Ok Dask, so you beat Pandas… but not PyArrow. it took 0:00:06.698722 seconds to write csv to parquet. But I still don’t like you. Oh and of course Dask was the only one that decided to nicely partition and break up the parquet file into folders without being told to do so, classic Dask, it would do that.

Use Scala to convert csv file to parquet.

Even though I don’t want to … I’ve should dust off my non-existent Scala skills and try this. This is going to be embarrassing. I know I could use Spark, but that feels like cheating and that kind of dependency and spinning up a Spark session takes time, I just want fast and clean.
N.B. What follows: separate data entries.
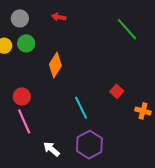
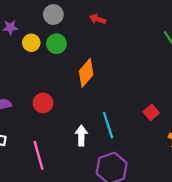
pink line: (24, 121) -> (39, 155), moved
white arrow: (51, 149) -> (81, 136), moved, turned 42

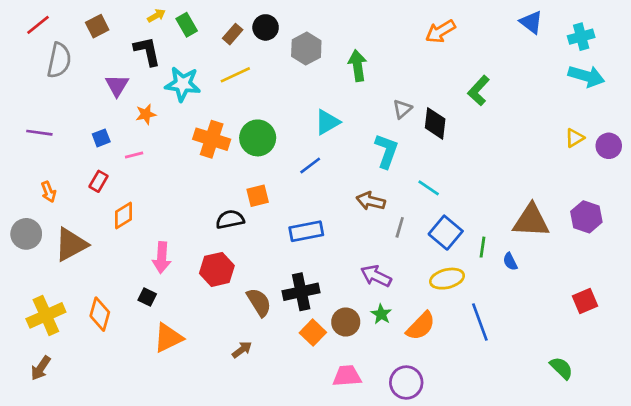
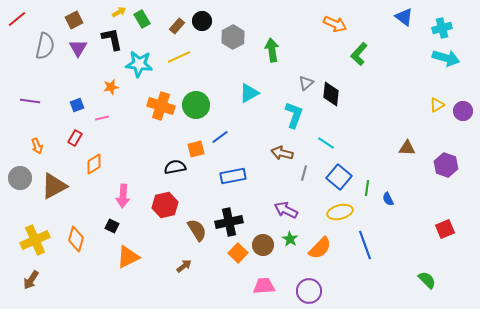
red line: (38, 25) -> (17, 19), moved
orange arrow: (440, 31) -> (335, 24), turned -125
purple triangle: (117, 85) -> (78, 48), moved
green L-shape: (479, 91) -> (359, 54), moved
blue line: (310, 166) -> (220, 137), moved
brown triangle: (531, 221) -> (407, 148), moved, size x0.6

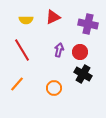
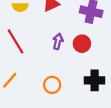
black cross: (83, 74) -> (95, 80), moved, turned -30

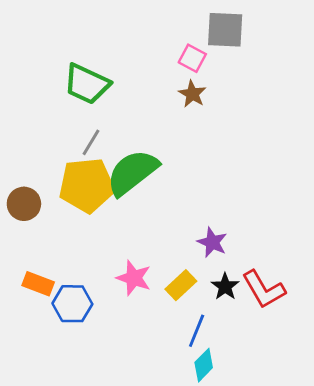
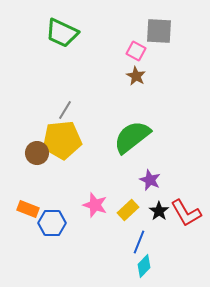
green trapezoid: (87, 84) -> (62, 33), moved
green semicircle: (132, 172) -> (132, 137), moved
brown circle: (24, 204) -> (37, 153), moved

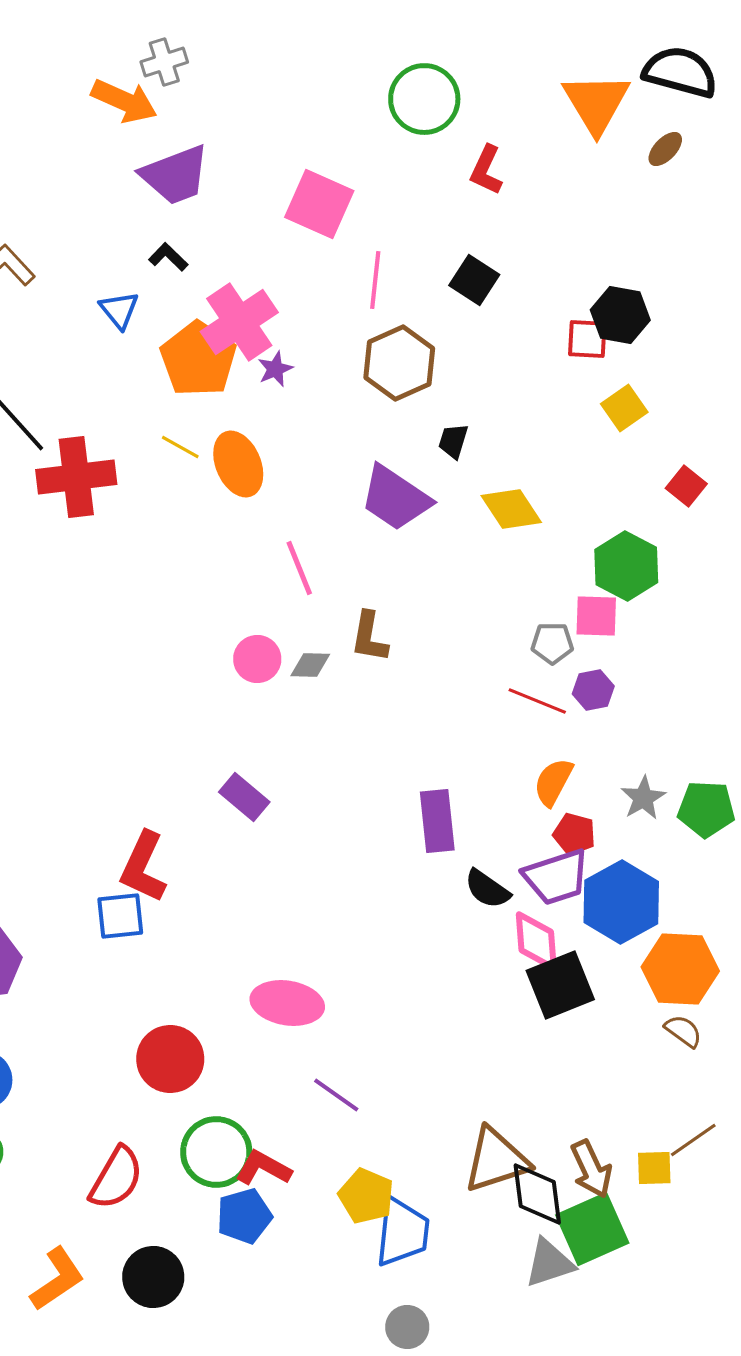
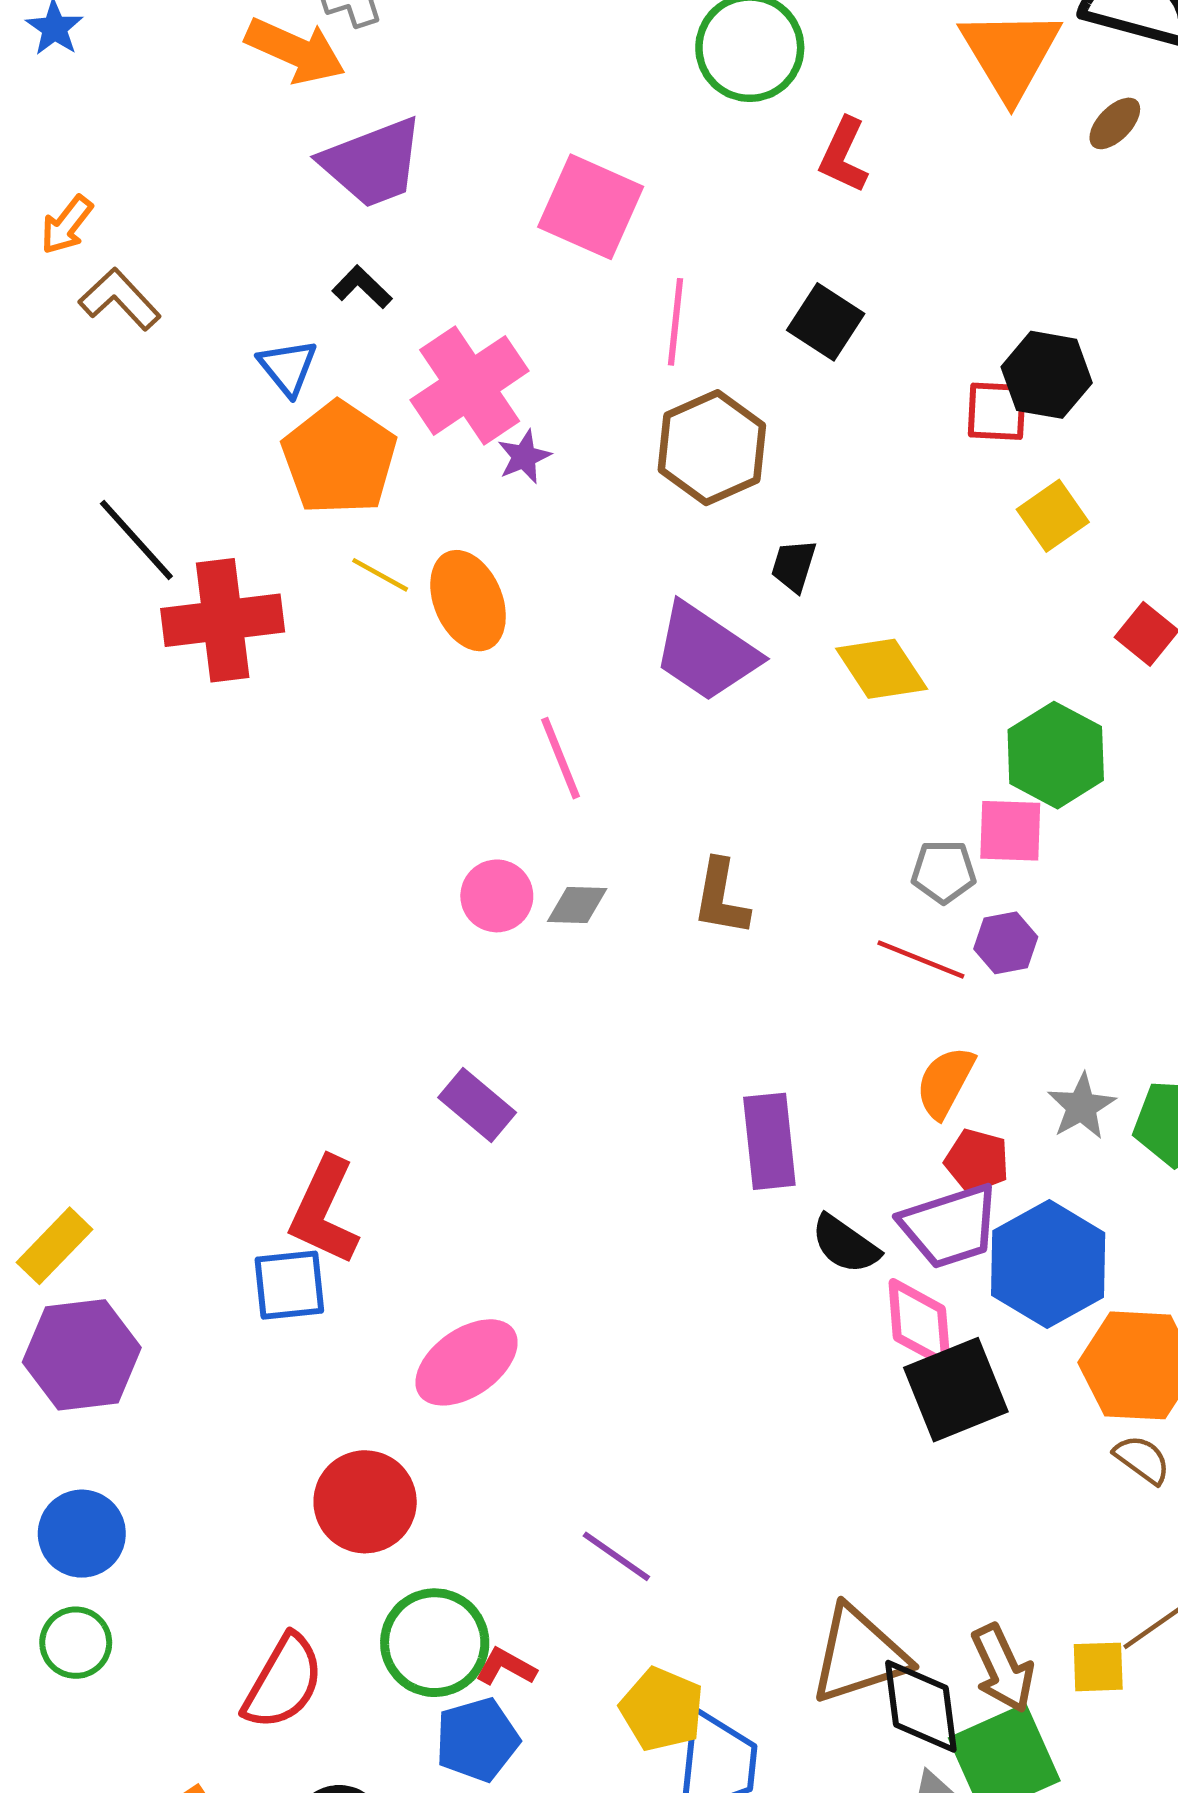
orange pentagon: (198, 359) -> (339, 458), moved
brown L-shape: (369, 637) -> (721, 897), moved
pink ellipse: (287, 1003) -> (467, 1362), moved, turned -44
red L-shape: (263, 1168) -> (506, 1667), size x0.7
import com.github.tototoshi.csv._

import com.github.mjakubowski84.parquet4s.{ParquetWriter}

object parquet extends App {
  case class Record(ride_id: String, rideable_type : String,
                    started_at : String, ended_at : String,
                    start_station_name : String, start_station_id : String,
                    end_station_name : String, end_station_id : String,
                    start_lat : String, start_lng : String,
                    end_lat : String, end_lng : String,
                    member_casual : String
  )

  def csv_iterator(): Iterator[Seq[String]] = {
    val reader = CSVReader.open("src/main/scala/one_giant_file.csv")
    val csv_rows = reader.iterator
    csv_rows
  }

  val t1 = System.nanoTime
  val rows = csv_iterator()
  val records : Iterator[Record] = rows.map(row => Record(row(0),row(1),row(2),row(3),row(4),row(5),row(6),row(7),row(8),row(9),row(10),row(11),row(12) ))
  val values = records.toList
  ParquetWriter.writeAndClose("src/main/scala/data.parquet", values)
  val duration = (System.nanoTime - t1) / 1e9d
  println(duration)
}

Oh boy, 24.566499319 pretty sure that slow time has more to do with my Scala skills than Scala itself. Although trying to find library to write parquets with Scala was not an easy task, if you don’t want to use Spark.

Musings…

In the end it appears like Python’s PyArrow library is the one to use when needing to convert csv files to parquets. I’ve been following PyArrow for years and it’s been having a slow and steady takeover of the backend of Big Data for python. I was disappointed in my terrible Scala code, but I’m guessing that says more about me then Scala.